24 settembre 2018
Aggiornato 10:00

Tariffe dei servizi comunali, in Italia salgono ma a Biella calano

Il caso rincari è scoppiato dopo l'analisi di un'associazione di categoria. Ecco i dati che dimostrano che il nostro è un comune virtuoso
Tariffe dei servizi comunali, in Italia salgono ma a Biella calano
Tariffe dei servizi comunali, in Italia salgono ma a Biella calano (Diario di Biella)

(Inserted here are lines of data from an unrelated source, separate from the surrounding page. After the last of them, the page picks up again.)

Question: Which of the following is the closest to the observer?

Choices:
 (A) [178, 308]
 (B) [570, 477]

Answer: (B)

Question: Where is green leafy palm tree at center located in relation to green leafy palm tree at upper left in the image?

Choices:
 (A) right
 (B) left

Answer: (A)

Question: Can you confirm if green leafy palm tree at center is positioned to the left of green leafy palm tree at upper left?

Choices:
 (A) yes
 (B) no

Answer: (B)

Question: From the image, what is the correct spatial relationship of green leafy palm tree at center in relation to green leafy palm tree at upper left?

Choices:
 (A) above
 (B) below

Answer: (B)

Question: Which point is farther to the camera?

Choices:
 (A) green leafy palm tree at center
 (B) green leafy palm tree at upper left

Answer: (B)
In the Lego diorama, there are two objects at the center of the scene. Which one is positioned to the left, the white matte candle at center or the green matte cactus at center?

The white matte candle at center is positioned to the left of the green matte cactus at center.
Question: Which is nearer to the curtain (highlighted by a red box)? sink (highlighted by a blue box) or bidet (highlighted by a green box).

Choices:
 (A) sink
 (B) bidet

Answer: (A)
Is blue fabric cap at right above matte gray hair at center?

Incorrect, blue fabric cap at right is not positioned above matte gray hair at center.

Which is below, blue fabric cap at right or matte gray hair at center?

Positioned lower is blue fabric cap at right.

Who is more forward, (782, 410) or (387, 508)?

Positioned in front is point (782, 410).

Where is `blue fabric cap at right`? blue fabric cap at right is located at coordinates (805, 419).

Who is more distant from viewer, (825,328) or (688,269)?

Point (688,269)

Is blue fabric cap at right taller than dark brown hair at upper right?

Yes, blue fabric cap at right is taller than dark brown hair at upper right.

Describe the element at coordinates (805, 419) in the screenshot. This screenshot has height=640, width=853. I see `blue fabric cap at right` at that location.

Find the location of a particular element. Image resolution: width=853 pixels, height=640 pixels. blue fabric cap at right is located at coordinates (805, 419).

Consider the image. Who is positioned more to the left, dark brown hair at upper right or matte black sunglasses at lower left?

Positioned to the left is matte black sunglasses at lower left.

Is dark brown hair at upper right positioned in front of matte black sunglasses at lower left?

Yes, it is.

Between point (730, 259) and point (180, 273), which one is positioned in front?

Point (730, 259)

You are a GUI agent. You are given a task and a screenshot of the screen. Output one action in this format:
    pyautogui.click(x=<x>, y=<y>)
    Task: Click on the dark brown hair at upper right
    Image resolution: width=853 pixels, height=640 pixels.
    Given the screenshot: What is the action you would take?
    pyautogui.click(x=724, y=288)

BIELLA – La nostra città è in controtendenza rispetto alla media dei comuni italiani per quanto riguarda le tariffe dei servizi: mentre uno studio della Cgia di Mestre accusa i municipi di aver sopperito con rincari a trasporti, mense e asili nido ai tagli alle risorse imposti dai governi, in città le stesse tariffe, nel periodo considerato dallo studio, sono calate o sono rimaste invariate.

Lo studio
L'associazione degli artigiani e piccole imprese della città veneta, non nuova ad analisi su parametri economici non solo delle amministrazioni pubbliche, ha preso in considerazione quello che è accaduto nei Comuni italiani tra il 2015 e i primi quattro mesi del 2018, ovvero da quando un provvedimento del governo ha imposto il blocco agli aumenti delle imposte locali. «Molti amministratori - ha osservato il coordinatore del centro studi della Cgia Paolo Zabeo - hanno continuato ad alimentare le proprie entrate agendo sulla leva tariffaria, incrementando le bollette della raccolta dei rifiuti, dell’acqua, le rette degli asili, delle mense e i biglietti del bus». Il rincaro medio in Italia è stato del 5,6%, tre volte tanto il tasso di inflazione.

La situazione in città
A Biella, al contrario, il saldo è negativo, perché nello stesso periodo le tariffe sono rimaste stabili o sono addirittura calate. È il caso delle rette degli asili nido e delle mense scolastiche che, proprio a partire dal 2015, hanno subito un ritocco verso il basso rispettivamente di 20 euro mensili e di 0,50 euro a pasto. E così, se la media italiana per le mense parla di un rincaro del 4,5%, a Biella i ribassi passano dal -8,5% al -48%, più alti per le famiglie meno abbienti, senza contare l'introduzione della gratuità per la fascia di reddito più bassa. Lo stesso vale per gli asili: +5,1% in Italia, da -4,8% a -25,3% a Biella, anche in questo caso con sconti in proporzione più alti per chi ha redditi più bassi. Il -9,1% della tariffa rifiuti (a fronte di un +1,7% in Italia) è calcolato sulla spesa totale per lo smaltimento in città, in costante calo proprio dal 2015, sul cui ammontare si calcola il dovuto a carico dei cittadini. Il -2% delle tariffe per l'acqua potabile è frutto delle nuove politiche del Cordar, che ha deciso di investire su risparmi per i cittadini parte dei ricavi. Lo zero nel costo dei biglietti del bus urbano, fermo a 1,20 euro per 60 minuti di corsa, è destinato a un segno meno virtuale quando entrerà in funzione la funicolare, che diventa gratuita e non più a pagamento. E non ci sono state variazioni nemmeno in quelle piccole tariffe che il Comune richiede per il rilascio di certificati, l'apertura di pratiche e l'ottenimento di documenti, quelle che nel resto dell'Italia sono a +88%.